Creating a rural renaissance
USDA Rural Development is up to the challenge

If you always do what you’ve always done, you’ll always get what you’ve always got.

And what we’ve got is an aging rural America. So you might say, “Well what’s wrong with that? We each get older every day. And getting older is better than the alternative!”

And that’s true. But in our rural communities throughout Illinois, the old are getting older and the young — well, they are moving away. And of the farmers who live there, almost 40 percent have off-farm jobs. Many work off the farm first and farm later.

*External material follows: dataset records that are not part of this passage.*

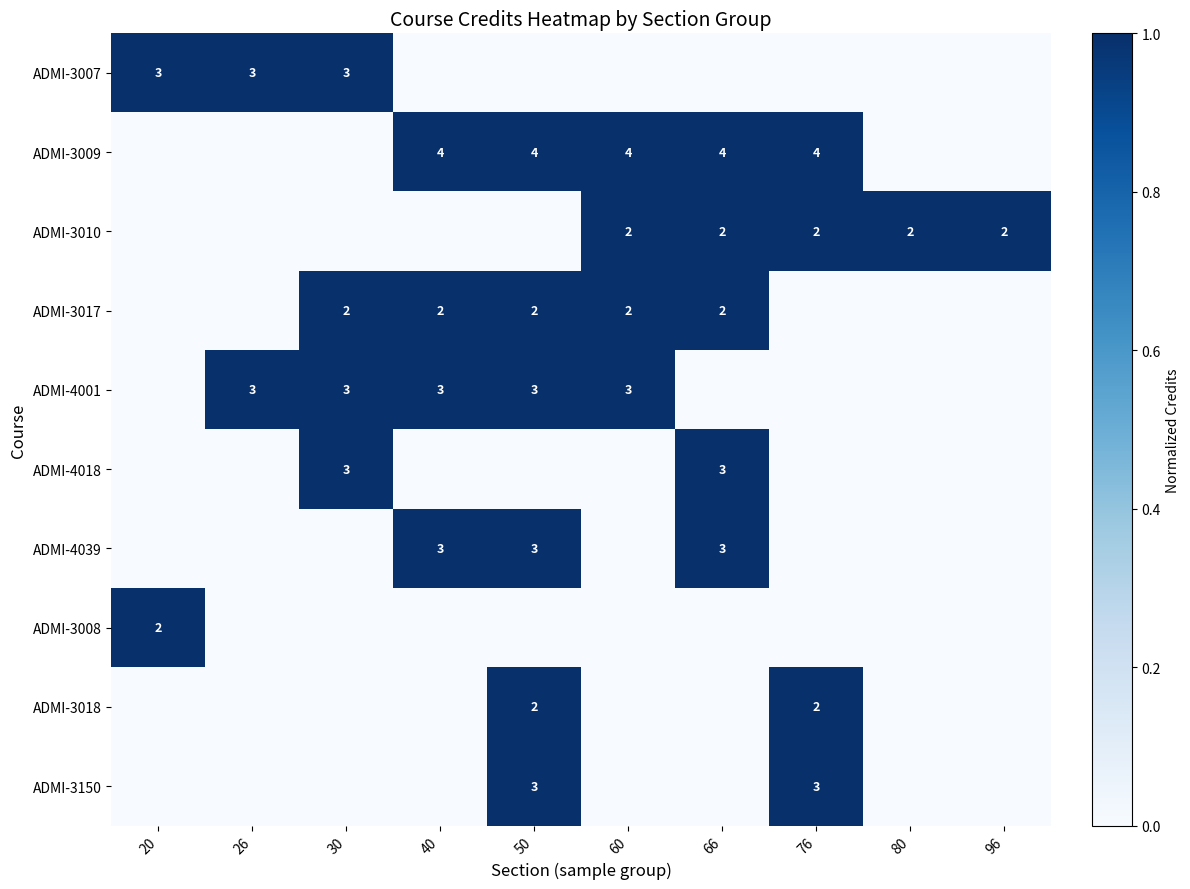

The ADMI-3010 series shows 1 at 76. True or false?

False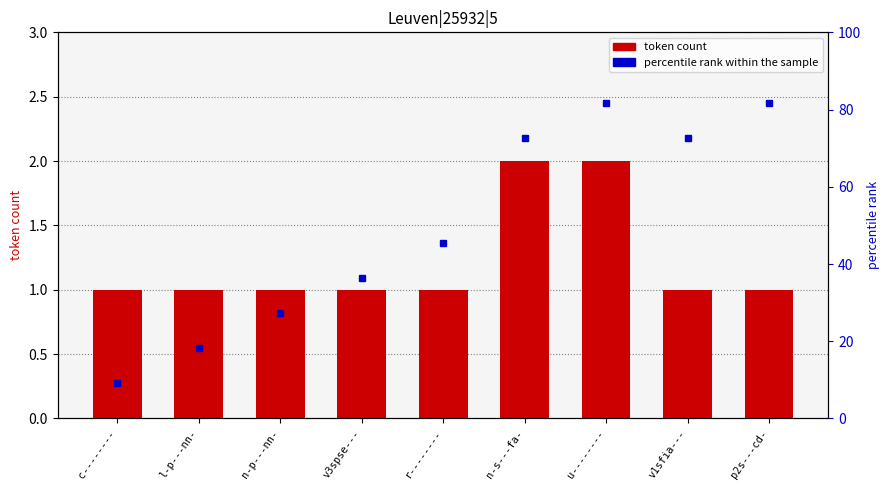

What value does the data have at p2s---cd-?

1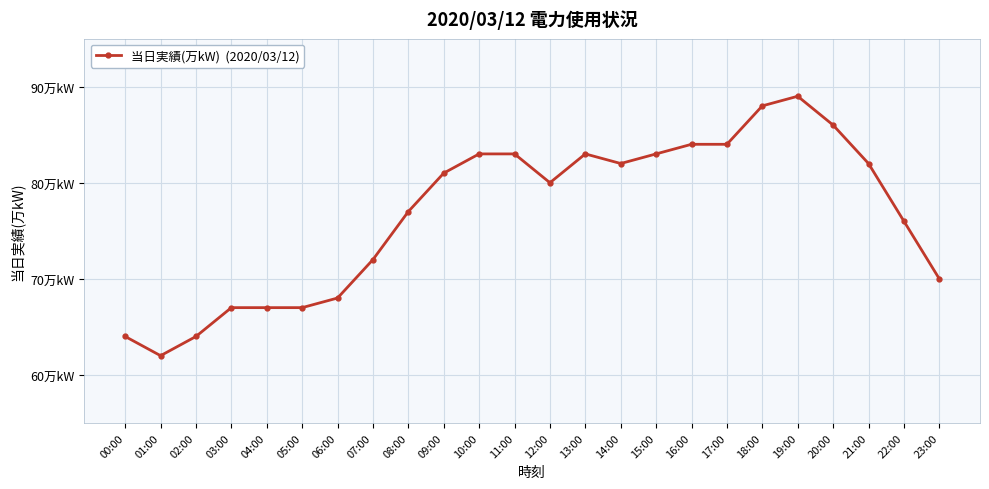

What is the sum of the values at 06:00 and 13:00?

151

So what does that mean to us in USDA Rural Development? It means as a lender with loans and grants, we have to do our part to support business and business creation in rural areas so there are jobs for that off-farm work. It means we have to support community improvement and development to encourage young people to stay in the area or attract them to come back.

With over 40 programs in housing, community facilities and business, USDA Rural Development can offer financial help in each of those areas. But first community leaders and organizations must “C the need.” Electric co-ops, local banks, agricultural organizations, community groups, elected officials and concerned residents must “C the need” by:

• Accepting the Challenge

• Evaluating the Circumstances

• Analyzing the Choices

• Assisting in the Change

Those are the “Cs” of which we are in need! But none of those “Cs” will happen without first initiating the most impactful “C”… Communication with and among each other.

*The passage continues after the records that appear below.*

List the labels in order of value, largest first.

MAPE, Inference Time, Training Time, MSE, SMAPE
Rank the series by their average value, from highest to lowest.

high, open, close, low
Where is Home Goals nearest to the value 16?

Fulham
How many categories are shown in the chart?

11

Under Secretary of Agriculture for Rural Development, Dallas Tonsager, recently said, “USDA Rural Development is central to the community-building effort. But the overall goal is to ensure that rural communities are creating wealth, are self-sustaining, are re-populating and are thriving economically.” That means rural communities will have to reinvent themselves in order for rural America to be renewed. We have to break the mold in Rural Development and initiate a regional approach, not just a town-by-town or county-by-county effort. And that change of mentality will require seven points of focus:

Regional Collaboration - Working with rural areas to encourage investment in improvement opportunities, increase access to new capital and credit, and create partnerships between communities and support organizations. For example, a wind turbine has 8,800 parts. Why not manufacture the parts in the community where turbines are located?

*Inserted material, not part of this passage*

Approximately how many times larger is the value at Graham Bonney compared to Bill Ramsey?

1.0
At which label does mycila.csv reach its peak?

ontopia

Regional Food Systems - Using local food systems to create wealth, ensuring that opportunities and any resulting revenue remain local.

Community Building - Encouraging communities to work together at the regional level to leverage available funding opportunities, providing resources to build self-sustaining communities, and creating well-rounded places to live.

Alternative Energy - Conducting studies, research and development, and investing in new alternative energies and “green” jobs. For example we could have more biomass facilities.

Broadband and Continuous Business Creation - Providing capital for new businesses, strengthening competition and market access, and bringing high-speed Internet service to communities to create jobs and improve economic, health care and educational opportunities.

Capital Markets - Finding new investment opportunities to stimulate growth, integrating Rural Development with other Federal, public and private organizations, and bolstering existing private credit sectors by guaranteeing quality loans with lasting community benefits.

Strategic Partners - Identifying strategic partners, to collaborate, to increase opportunities for rural communities.

We can’t afford to always do what we’ve always done, and get what we’ve always got.


Colleen Callahan is the Illinois Director for USDA Rural Development. She was the first female Agribusiness Director for WMBD Radio and TV in Peoria and President of the National Association of Farm Broadcasters.